Oklahoma has yet again distinguished itself with a new statistical low. My, how proud our politicians must be. The “Quality Counts” report released Thursday by Education Week, a well-respected outlet for education news and information, places the Sooner state at 48th out of 50 states and the District of Columbia when it comes to the quality of education offered to students.
Factors considered were academic achievement, school funding, and projections for success those students might have later in life.
Oklahoma was handed a shameful grade of D-plus. We’d be hard-pressed to find anyone who considers this ranking something to write home about. In fact, many of our children don’t seem to be able to “write” about much of anything.
According to Oklahoma Watch, an online hub for investigative and enterprise journalism, our state ranked 45th in per-pupil expenditures, with adjustments made for varying economies; 35th in percent of taxable resources funneled to education; 37th in the number of students earning at least a 3 on AP exams; and 42nd in the growth rate of students making a 3 or higher on those exams.

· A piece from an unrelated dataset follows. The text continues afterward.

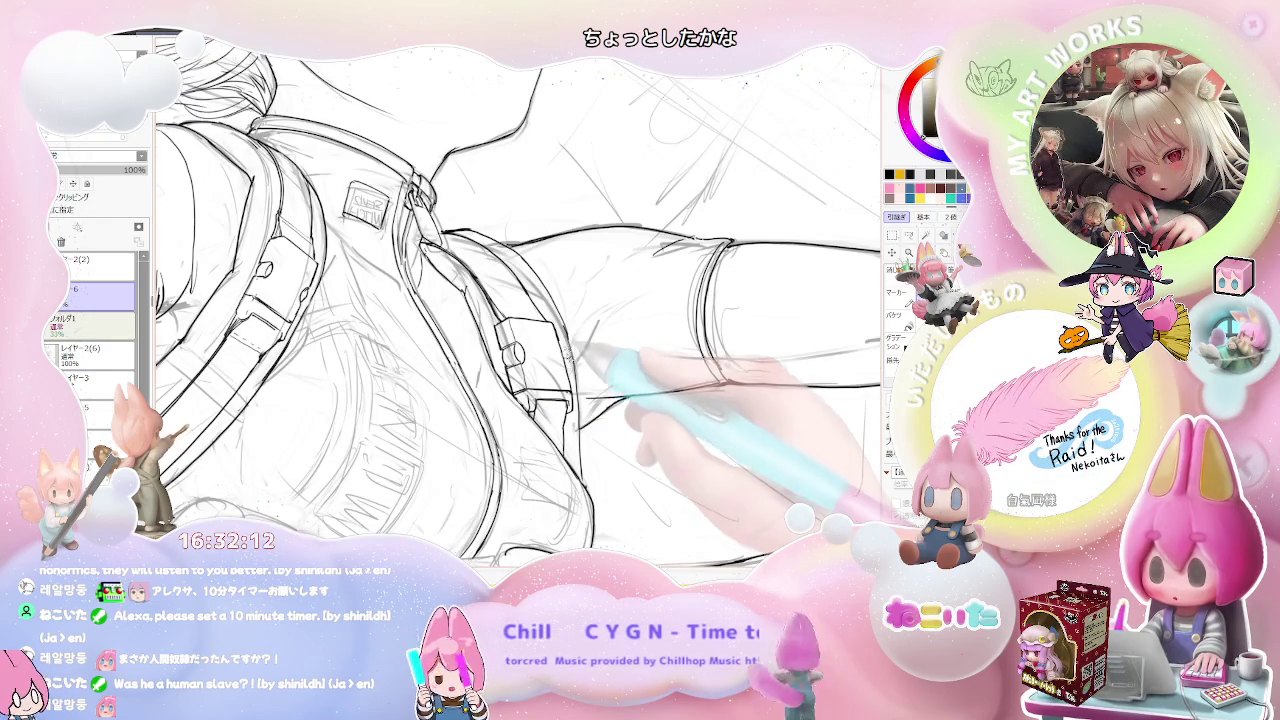
scroll(519, 307, up, 2)
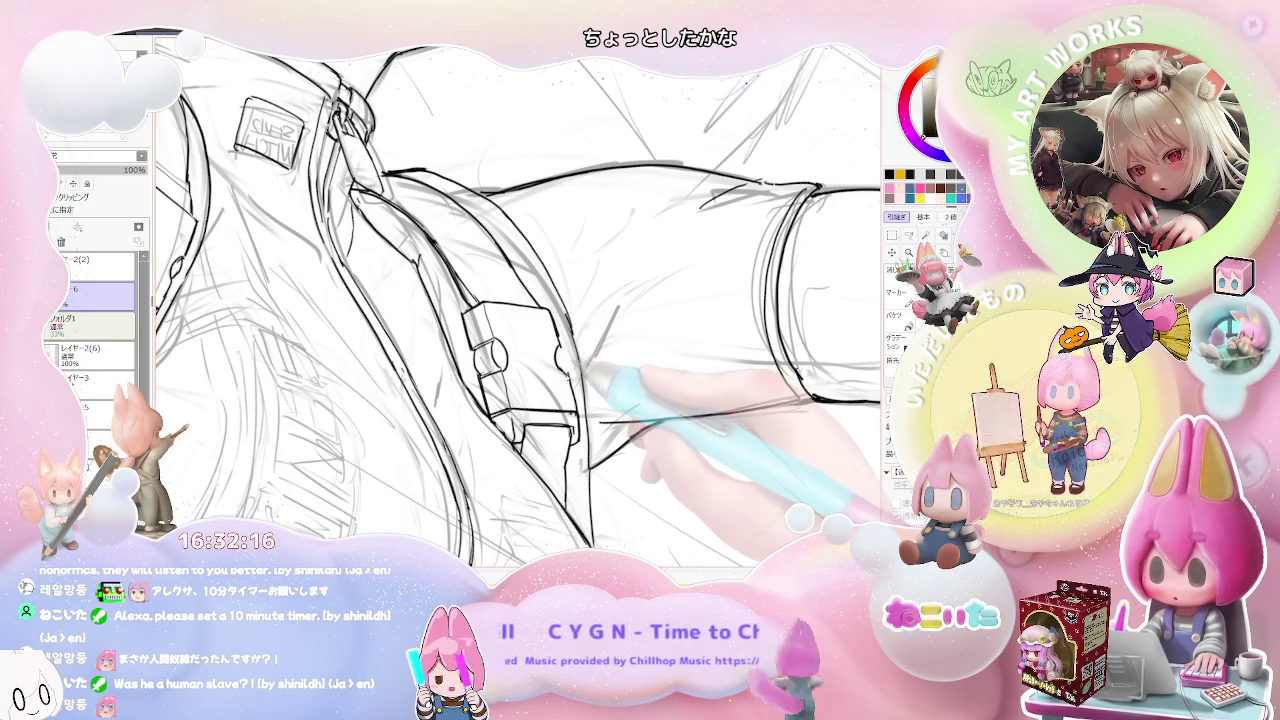
drag(558, 352, 563, 362)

And we’ve fallen farther behind since the 2014 survey. Then, we had eight states lagging behind us: Alabama, Arkansas, West Virginia, Arizona, Louisiana, New Mexico, Nevada and Mississippi. Now, only the latter three are riding drag. Worse yet, we had 20 states behind us in 2013, and 24 in 2012, so a pattern seems to be emerging.
The problem is not with the teachers; not only will that old dog not hunt anymore, it’s been moldering in the grave for years. With class sizes increasing exponentially and funding stagnant or dropping, students aren’t getting the personal attention they need. Even the best teacher in the world can only do so much with limited resources.
The blame rests with state government, as is nearly always the case. Many of our legislators have been wetting all over themselves in their haste to give tax breaks to corporations and wealthy Oklahomans who already pay a comparative pittance. No doubt these bozos will barge ahead and give the “automatic” tax cuts that will mean maybe a buck or two a week extra for most of us, even though it will almost certainly mean a gargantuan deficit in next year’s budget. When it comes to priorities, short-sighted politicians are generally more interested in greasing their own skids – and those of their cronies and donors – than anything else. School children, who mostly can’t vote, are way down the list.
Gov. Mary Fallin’s communications director acknowledges the problem, and he told Oklahoma Watch she’s committed to using “every tool available to raise the bar in the classroom.” We’re curious about what tools she means; have those not been available during her entire tenure? The stats could be interpreted to suggest Okie kids have grown dumber since she took office. But in reality, the blame lies with the Legislature, which funds hundreds of useless projects and programs while giving schools short shrift. There’s also the disastrous choice of Janet Barresi as state superintendent, but mercifully, voters were smart enough to cast her out last fall. We hope she knows more about filling teeth than she does about education.
To read the full report and analysis, go to http://www.edweek.org/ew/qc/2015/state-highlights/index.html. Then, make some calls. You won’t need to call our closest lawmakers – Rep. Mike Brown and Sen. Earl Garrison – because they are firmly on the side of education. What you must do is call your relatives in other areas of this heavily gerrymandered state, and tell them to push their worthless representatives to take immediate action.
Since no industry or business wants to relocate to a state with a poor record in education, our future quite literally depends on it.